PROBLEM STATEMENT: Once you have read the records below, write them all out exactly as given.

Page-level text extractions

◇ ◇ ◇ ◇ ◇ ◇ ◇

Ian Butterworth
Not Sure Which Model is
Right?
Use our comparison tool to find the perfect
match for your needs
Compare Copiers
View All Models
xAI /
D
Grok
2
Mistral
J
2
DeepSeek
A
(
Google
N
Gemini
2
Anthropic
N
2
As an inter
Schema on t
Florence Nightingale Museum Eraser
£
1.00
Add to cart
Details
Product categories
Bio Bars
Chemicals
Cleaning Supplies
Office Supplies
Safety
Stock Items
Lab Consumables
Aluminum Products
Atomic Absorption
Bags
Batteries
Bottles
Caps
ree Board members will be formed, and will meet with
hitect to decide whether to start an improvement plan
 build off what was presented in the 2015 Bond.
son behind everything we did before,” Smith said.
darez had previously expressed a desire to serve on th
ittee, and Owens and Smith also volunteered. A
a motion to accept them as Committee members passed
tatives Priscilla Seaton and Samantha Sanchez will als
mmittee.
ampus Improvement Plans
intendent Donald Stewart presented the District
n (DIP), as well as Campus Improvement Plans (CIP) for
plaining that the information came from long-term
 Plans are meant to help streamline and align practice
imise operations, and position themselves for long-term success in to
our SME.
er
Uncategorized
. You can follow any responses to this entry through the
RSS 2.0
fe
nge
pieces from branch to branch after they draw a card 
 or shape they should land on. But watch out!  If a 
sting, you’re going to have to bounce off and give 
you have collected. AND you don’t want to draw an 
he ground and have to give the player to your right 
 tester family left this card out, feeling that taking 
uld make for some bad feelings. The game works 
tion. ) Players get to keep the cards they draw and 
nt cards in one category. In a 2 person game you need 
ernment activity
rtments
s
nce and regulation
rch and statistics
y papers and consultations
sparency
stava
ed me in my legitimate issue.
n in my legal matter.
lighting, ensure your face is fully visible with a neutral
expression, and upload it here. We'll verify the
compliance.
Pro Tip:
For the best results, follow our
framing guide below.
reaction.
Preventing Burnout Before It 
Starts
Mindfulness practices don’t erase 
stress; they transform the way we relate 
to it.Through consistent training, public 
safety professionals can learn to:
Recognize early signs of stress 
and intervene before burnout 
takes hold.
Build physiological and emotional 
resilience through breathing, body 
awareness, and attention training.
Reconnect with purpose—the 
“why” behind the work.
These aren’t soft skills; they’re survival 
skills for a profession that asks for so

◇ ◇ ◇ ◇ ◇ ◇ ◇

TASK ANSWER:
Ian Butterworth
Not Sure Which Model is
Right?
Use our comparison tool to find the perfect
match for your needs
Compare Copiers
View All Models
xAI /
D
Grok
2
Mistral
J
2
DeepSeek
A
(
Google
N
Gemini
2
Anthropic
N
2
As an inter
Schema on t
Florence Nightingale Museum Eraser
£
1.00
Add to cart
Details
Product categories
Bio Bars
Chemicals
Cleaning Supplies
Office Supplies
Safety
Stock Items
Lab Consumables
Aluminum Products
Atomic Absorption
Bags
Batteries
Bottles
Caps
ree Board members will be formed, and will meet with
hitect to decide whether to start an improvement plan
 build off what was presented in the 2015 Bond.
son behind everything we did before,” Smith said.
darez had previously expressed a desire to serve on th
ittee, and Owens and Smith also volunteered. A
a motion to accept them as Committee members passed
tatives Priscilla Seaton and Samantha Sanchez will als
mmittee.
ampus Improvement Plans
intendent Donald Stewart presented the District
n (DIP), as well as Campus Improvement Plans (CIP) for
plaining that the information came from long-term
 Plans are meant to help streamline and align practice
imise operations, and position themselves for long-term success in to
our SME.
er
Uncategorized
. You can follow any responses to this entry through the
RSS 2.0
fe
nge
pieces from branch to branch after they draw a card 
 or shape they should land on. But watch out!  If a 
sting, you’re going to have to bounce off and give 
you have collected. AND you don’t want to draw an 
he ground and have to give the player to your right 
 tester family left this card out, feeling that taking 
uld make for some bad feelings. The game works 
tion. ) Players get to keep the cards they draw and 
nt cards in one category. In a 2 person game you need 
ernment activity
rtments
s
nce and regulation
rch and statistics
y papers and consultations
sparency
stava
ed me in my legitimate issue.
n in my legal matter.
lighting, ensure your face is fully visible with a neutral
expression, and upload it here. We'll verify the
compliance.
Pro Tip:
For the best results, follow our
framing guide below.
reaction.
Preventing Burnout Before It 
Starts
Mindfulness practices don’t erase 
stress; they transform the way we relate 
to it.Through consistent training, public 
safety professionals can learn to:
Recognize early signs of stress 
and intervene before burnout 
takes hold.
Build physiological and emotional 
resilience through breathing, body 
awareness, and attention training.
Reconnect with purpose—the 
“why” behind the work.
These aren’t soft skills; they’re survival 
skills for a profession that asks for so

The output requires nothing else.